§ **AIM OF THE EXERCISE**:
All of the data below is to be output exactly as written.

§ **EXERCISE MATERIAL**:
[Start of section]
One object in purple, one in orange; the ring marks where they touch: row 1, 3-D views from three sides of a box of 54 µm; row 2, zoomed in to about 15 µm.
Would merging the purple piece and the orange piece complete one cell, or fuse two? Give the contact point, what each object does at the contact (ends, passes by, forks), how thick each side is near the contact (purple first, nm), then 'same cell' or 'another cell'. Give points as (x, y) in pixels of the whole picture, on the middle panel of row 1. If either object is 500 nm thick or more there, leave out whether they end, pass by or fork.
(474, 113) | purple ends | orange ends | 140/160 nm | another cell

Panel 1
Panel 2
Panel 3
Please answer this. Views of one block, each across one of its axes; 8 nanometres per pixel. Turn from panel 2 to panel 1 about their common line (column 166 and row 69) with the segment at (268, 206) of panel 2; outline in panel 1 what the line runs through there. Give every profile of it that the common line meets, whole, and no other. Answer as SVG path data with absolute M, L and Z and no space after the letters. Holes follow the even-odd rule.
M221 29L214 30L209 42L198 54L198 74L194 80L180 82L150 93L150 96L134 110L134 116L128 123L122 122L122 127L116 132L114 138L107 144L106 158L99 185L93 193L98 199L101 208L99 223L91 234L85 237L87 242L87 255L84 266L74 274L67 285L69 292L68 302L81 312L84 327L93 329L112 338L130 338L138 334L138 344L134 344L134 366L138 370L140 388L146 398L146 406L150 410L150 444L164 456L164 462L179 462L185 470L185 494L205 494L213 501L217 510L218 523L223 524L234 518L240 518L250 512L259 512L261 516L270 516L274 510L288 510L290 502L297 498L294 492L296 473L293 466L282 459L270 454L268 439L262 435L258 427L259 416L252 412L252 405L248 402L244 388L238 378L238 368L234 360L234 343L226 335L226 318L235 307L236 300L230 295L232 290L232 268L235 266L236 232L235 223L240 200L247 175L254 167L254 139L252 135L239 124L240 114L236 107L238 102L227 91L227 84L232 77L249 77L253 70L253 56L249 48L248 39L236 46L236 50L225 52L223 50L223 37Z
[End of section]
§ **OUTPUT**:
One object in purple, one in orange; the ring marks where they touch: row 1, 3-D views from three sides of a box of 54 µm; row 2, zoomed in to about 15 µm.
Would merging the purple piece and the orange piece complete one cell, or fuse two? Give the contact point, what each object does at the contact (ends, passes by, forks), how thick each side is near the contact (purple first, nm), then 'same cell' or 'another cell'. Give points as (x, y) in pixels of the whole picture, on the middle panel of row 1. If either object is 500 nm thick or more there, leave out whether they end, pass by or fork.
(474, 113) | purple ends | orange ends | 140/160 nm | another cell

Panel 1
Panel 2
Panel 3
Please answer this. Views of one block, each across one of its axes; 8 nanometres per pixel. Turn from panel 2 to panel 1 about their common line (column 166 and row 69) with the segment at (268, 206) of panel 2; outline in panel 1 what the line runs through there. Give every profile of it that the common line meets, whole, and no other. Answer as SVG path data with absolute M, L and Z and no space after the letters. Holes follow the even-odd rule.
M221 29L214 30L209 42L198 54L198 74L194 80L180 82L150 93L150 96L134 110L134 116L128 123L122 122L122 127L116 132L114 138L107 144L106 158L99 185L93 193L98 199L101 208L99 223L91 234L85 237L87 242L87 255L84 266L74 274L67 285L69 292L68 302L81 312L84 327L93 329L112 338L130 338L138 334L138 344L134 344L134 366L138 370L140 388L146 398L146 406L150 410L150 444L164 456L164 462L179 462L185 470L185 494L205 494L213 501L217 510L218 523L223 524L234 518L240 518L250 512L259 512L261 516L270 516L274 510L288 510L290 502L297 498L294 492L296 473L293 466L282 459L270 454L268 439L262 435L258 427L259 416L252 412L252 405L248 402L244 388L238 378L238 368L234 360L234 343L226 335L226 318L235 307L236 300L230 295L232 290L232 268L235 266L236 232L235 223L240 200L247 175L254 167L254 139L252 135L239 124L240 114L236 107L238 102L227 91L227 84L232 77L249 77L253 70L253 56L249 48L248 39L236 46L236 50L225 52L223 50L223 37Z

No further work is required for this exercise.